**Your goal**
Convert the text lines of every listing below into a Markdown table with the columns "No." and "Text," numbering each line and omitting blank lines. Leave the pictures out of the table.

**Entries provided**
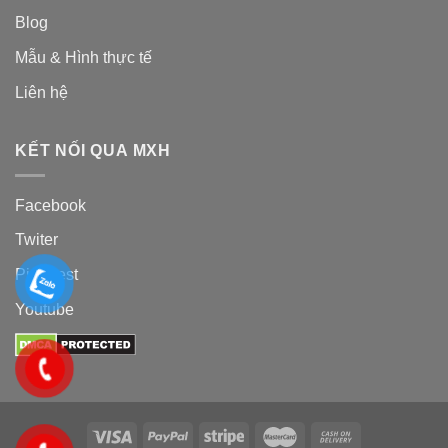
Blog
Mẫu & Hình thực tế
Liên hệ
KẾT NỐI QUA MXH
Facebook
Twiter
Pinterest
Youtube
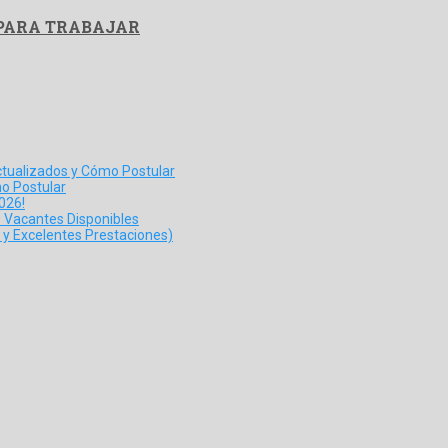
 PARA TRABAJAR
tualizados y Cómo Postular
o Postular
026!
s Vacantes Disponibles
y Excelentes Prestaciones)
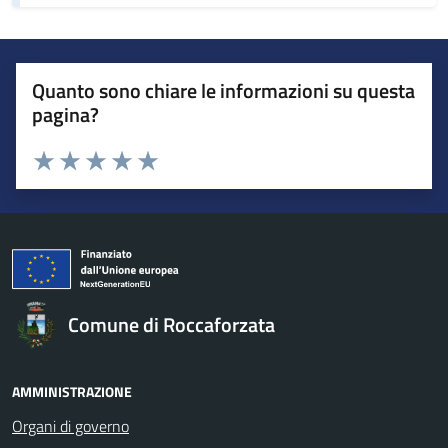
Quanto sono chiare le informazioni su questa
pagina?
Valuta da 1 a 5 stelle la pagina
Valuta 1 stelle su 5
Valuta 2 stelle su 5
Valuta 3 stelle su 5
Valuta 4 stelle su 5
Valuta 5 stelle su 5
Comune di Roccaforzata
AMMINISTRAZIONE
Organi di governo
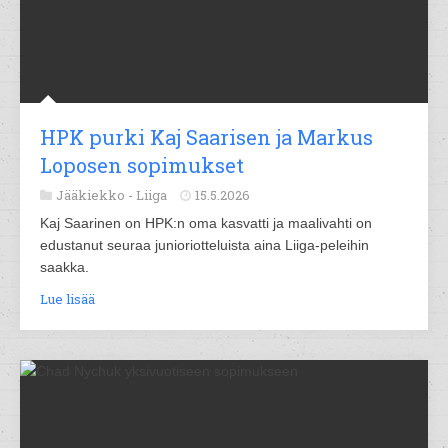
HPK purki Kaj Saarisen ja Markus
Loposen sopimukset
Jääkiekko -
Liiga
15.5.2026
Kaj Saarinen on HPK:n oma kasvatti ja maalivahti on
edustanut seuraa junioriotteluista aina Liiga-peleihin
saakka.
Lue lisää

**Solution**
| No. | Text |
|---|---|
| 1 | Blog |
| 2 | Mẫu & Hình thực tế |
| 3 | Liên hệ |
| 4 | KẾT NỐI QUA MXH |
| 5 | Facebook |
| 6 | Twiter |
| 7 | Pinterest |
| 8 | Youtube |
| 9 |  PARA TRABAJAR |
| 10 | tualizados y Cómo Postular |
| 11 | o Postular |
| 12 | 026! |
| 13 | s Vacantes Disponibles |
| 14 | y Excelentes Prestaciones) |
| 15 | Quanto sono chiare le informazioni su questa |
| 16 | pagina? |
| 17 | Valuta da 1 a 5 stelle la pagina |
| 18 | Valuta 1 stelle su 5 |
| 19 | Valuta 2 stelle su 5 |
| 20 | Valuta 3 stelle su 5 |
| 21 | Valuta 4 stelle su 5 |
| 22 | Valuta 5 stelle su 5 |
| 23 | Comune di Roccaforzata |
| 24 | AMMINISTRAZIONE |
| 25 | Organi di governo |
| 26 | HPK purki Kaj Saarisen ja Markus |
| 27 | Loposen sopimukset |
| 28 | Jääkiekko - |
| 29 | Liiga |
| 30 | 15.5.2026 |
| 31 | Kaj Saarinen on HPK:n oma kasvatti ja maalivahti on |
| 32 | edustanut seuraa junioriotteluista aina Liiga-peleihin |
| 33 | saakka. |
| 34 | Lue lisää |